- _EXERCISE PROMPT_
Repeat the lines word for word, starting with the line that contains "Document page, 1654x1241 pixels." and going on through the line that contains "Identify the document".

- _RECORDS FOR THE EXERCISE_

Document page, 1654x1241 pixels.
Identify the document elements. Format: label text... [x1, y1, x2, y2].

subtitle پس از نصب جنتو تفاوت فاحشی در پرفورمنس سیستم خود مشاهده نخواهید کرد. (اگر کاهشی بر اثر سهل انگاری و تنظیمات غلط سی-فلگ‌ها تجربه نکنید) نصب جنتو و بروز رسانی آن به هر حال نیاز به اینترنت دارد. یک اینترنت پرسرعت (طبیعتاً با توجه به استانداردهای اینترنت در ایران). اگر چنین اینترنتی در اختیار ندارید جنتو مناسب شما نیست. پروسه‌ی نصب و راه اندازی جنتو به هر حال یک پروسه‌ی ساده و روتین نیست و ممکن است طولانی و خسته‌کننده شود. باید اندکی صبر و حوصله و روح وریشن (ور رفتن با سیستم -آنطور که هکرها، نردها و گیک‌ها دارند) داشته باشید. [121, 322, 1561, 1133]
---
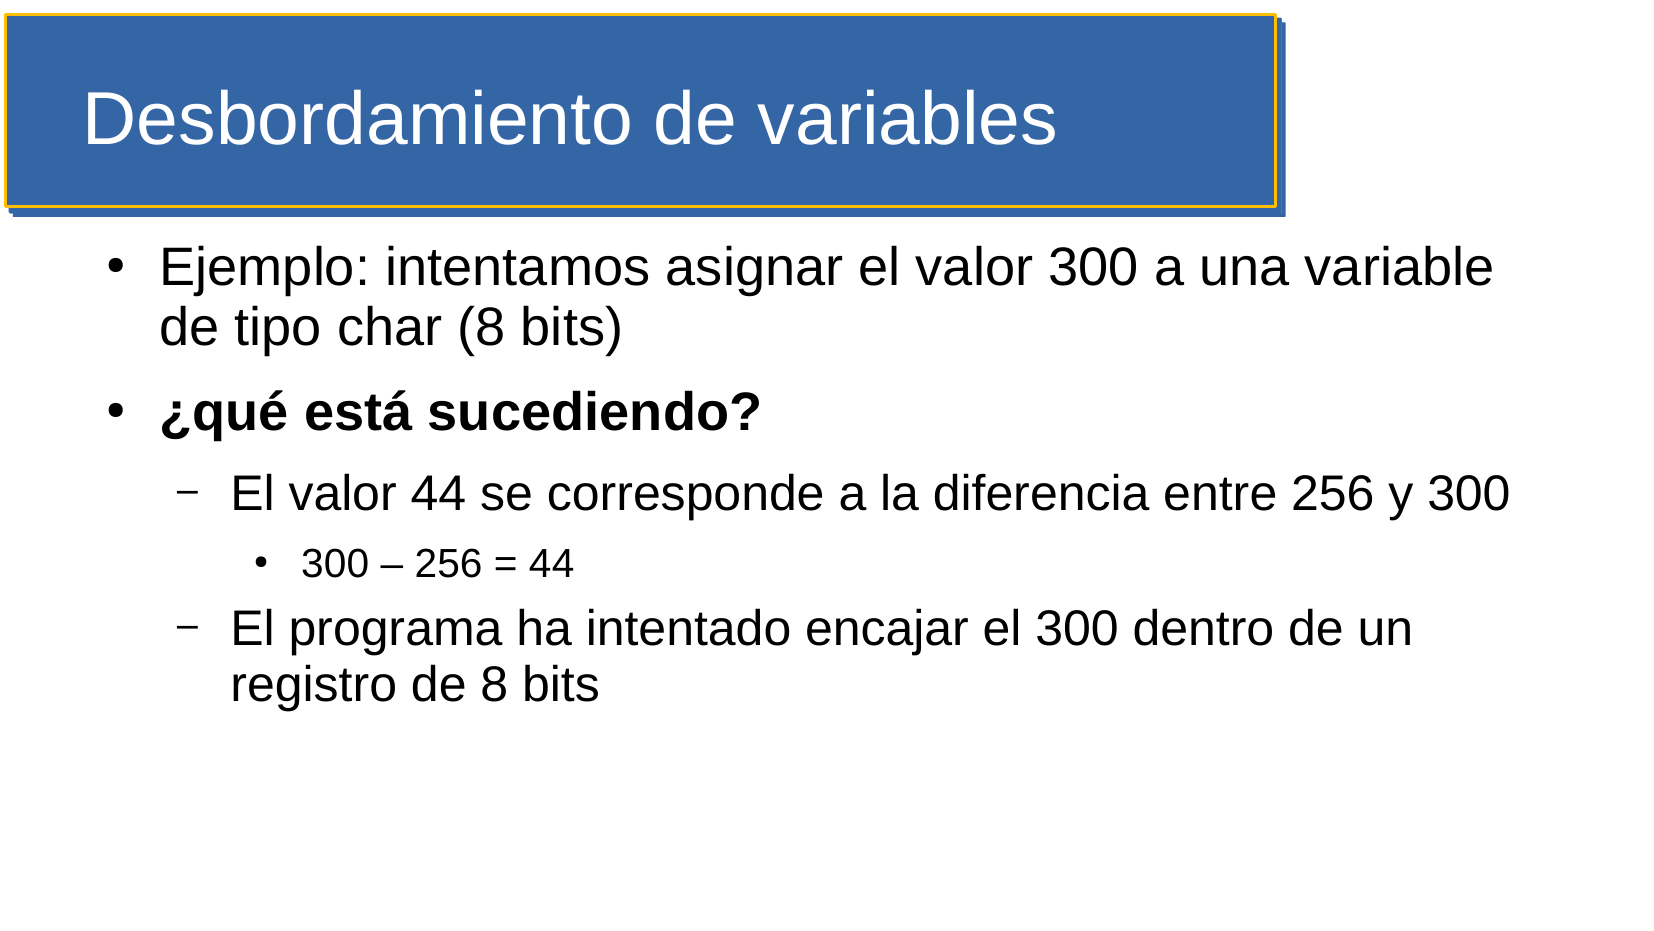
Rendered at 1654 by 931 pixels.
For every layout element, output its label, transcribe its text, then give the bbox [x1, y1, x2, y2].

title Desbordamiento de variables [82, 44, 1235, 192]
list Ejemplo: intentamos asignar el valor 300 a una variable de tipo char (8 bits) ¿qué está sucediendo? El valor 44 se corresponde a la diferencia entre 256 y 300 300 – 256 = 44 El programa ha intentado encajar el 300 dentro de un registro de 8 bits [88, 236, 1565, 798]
...
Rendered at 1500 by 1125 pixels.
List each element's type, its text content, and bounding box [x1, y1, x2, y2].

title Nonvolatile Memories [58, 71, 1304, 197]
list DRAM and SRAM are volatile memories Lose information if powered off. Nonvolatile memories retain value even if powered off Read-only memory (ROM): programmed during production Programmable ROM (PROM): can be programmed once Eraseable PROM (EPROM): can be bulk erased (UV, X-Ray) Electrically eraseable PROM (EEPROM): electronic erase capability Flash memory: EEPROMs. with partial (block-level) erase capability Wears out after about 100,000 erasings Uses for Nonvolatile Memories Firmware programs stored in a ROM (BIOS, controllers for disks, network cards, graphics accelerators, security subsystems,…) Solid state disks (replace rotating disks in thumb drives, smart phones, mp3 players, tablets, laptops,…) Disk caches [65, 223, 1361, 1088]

- _EXERCISE RESPONSE_
Document page, 1654x1241 pixels.
Identify the document elements. Format: label text... [x1, y1, x2, y2].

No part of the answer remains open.